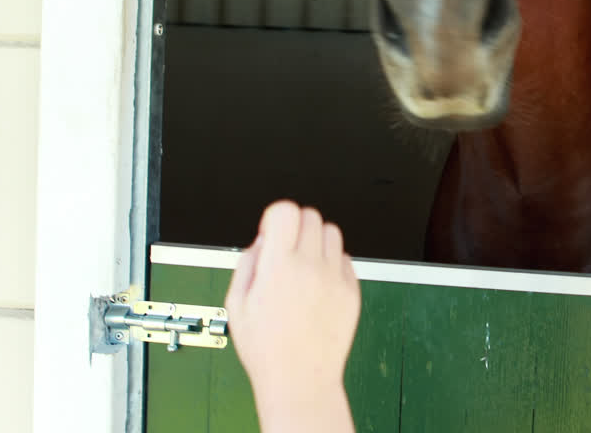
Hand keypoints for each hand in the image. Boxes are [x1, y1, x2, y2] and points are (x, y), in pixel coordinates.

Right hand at [225, 201, 360, 426]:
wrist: (300, 379)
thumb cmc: (267, 348)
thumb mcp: (237, 303)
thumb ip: (248, 262)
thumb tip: (263, 240)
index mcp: (279, 267)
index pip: (285, 211)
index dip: (276, 216)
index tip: (272, 230)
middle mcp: (310, 267)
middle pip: (311, 216)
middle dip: (296, 226)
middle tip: (287, 249)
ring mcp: (335, 278)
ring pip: (332, 232)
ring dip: (317, 241)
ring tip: (304, 266)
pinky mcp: (352, 291)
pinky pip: (345, 259)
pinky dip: (332, 264)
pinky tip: (318, 285)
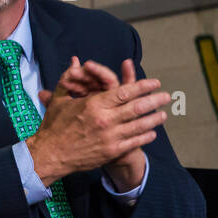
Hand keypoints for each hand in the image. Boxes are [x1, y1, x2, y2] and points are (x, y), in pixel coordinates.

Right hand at [26, 65, 168, 186]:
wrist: (50, 154)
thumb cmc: (53, 126)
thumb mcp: (60, 100)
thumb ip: (69, 79)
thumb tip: (75, 62)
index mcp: (94, 104)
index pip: (126, 92)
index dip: (143, 86)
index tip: (154, 83)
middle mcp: (105, 120)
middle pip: (138, 107)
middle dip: (155, 100)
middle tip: (167, 96)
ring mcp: (111, 137)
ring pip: (140, 125)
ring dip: (154, 119)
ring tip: (163, 114)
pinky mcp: (112, 151)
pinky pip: (135, 141)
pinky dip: (146, 136)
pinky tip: (152, 132)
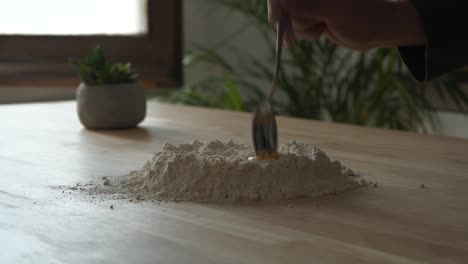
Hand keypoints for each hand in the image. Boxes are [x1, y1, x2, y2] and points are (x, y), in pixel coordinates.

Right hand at [268, 0, 426, 49]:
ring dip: (302, 27)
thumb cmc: (366, 16)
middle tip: (291, 39)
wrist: (379, 29)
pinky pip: (297, 23)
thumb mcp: (338, 11)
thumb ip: (310, 6)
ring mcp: (312, 1)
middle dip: (290, 19)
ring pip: (290, 14)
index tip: (276, 19)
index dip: (277, 1)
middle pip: (284, 2)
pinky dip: (306, 32)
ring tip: (322, 28)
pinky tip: (322, 31)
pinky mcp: (313, 12)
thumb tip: (284, 2)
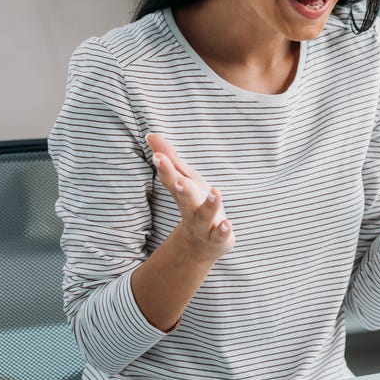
§ §
:: Assignment ::
Write out exactly the lines above, from the very first through the line containing "ring dip: (302, 27)", both kept, with the pictures removed.

:: Your response ::
Hand keypoints for each hand in the image. Boxes are [x1, y1, x2, y2] and points are (x, y), in pixel coordinates.

Right hand at [225, 201, 360, 426]:
wrist: (300, 379)
thumb cmc: (267, 348)
thumb mcp: (237, 303)
thumb ip: (248, 262)
thumb tip: (263, 240)
index mcp: (279, 267)
index pip: (285, 211)
index dip: (276, 216)
index tip: (272, 230)
middle mcp: (310, 267)
middle pip: (311, 216)
middle dip: (296, 226)
middle tip: (287, 249)
ring mcp: (335, 278)
ring pip: (332, 232)
ring dip: (317, 241)
ring tip: (304, 266)
pinky mcp: (352, 291)
pinky pip: (345, 259)
pinky dip: (332, 264)
pinky tip: (318, 285)
Hand keypoints for each hand in the image. Boxes are [x1, y1, x2, y2] and points are (x, y), in pixel coordinates.

Right hand at [26, 65, 168, 186]:
wrist: (50, 154)
thumb cmc: (53, 126)
thumb mcp: (60, 100)
thumb ip: (69, 79)
thumb tip: (75, 62)
index mcp: (94, 104)
index pip: (126, 92)
index dip: (143, 86)
index tip: (154, 83)
middle mcp: (105, 120)
middle pip: (138, 107)
middle dip: (155, 100)
middle tip: (167, 96)
ring mcp: (111, 137)
ring pip: (140, 125)
ring dip: (154, 119)
ring tip: (163, 114)
pinky mcp: (112, 151)
pinky pip: (135, 141)
pinky dip: (146, 136)
pinky tip: (152, 132)
Hand keypoints for each hand in the image. Boxes are [x1, y1, x2, y2] and points are (x, y), in pixel coordinates.

Right hand at [268, 0, 426, 49]:
ring dip: (302, 27)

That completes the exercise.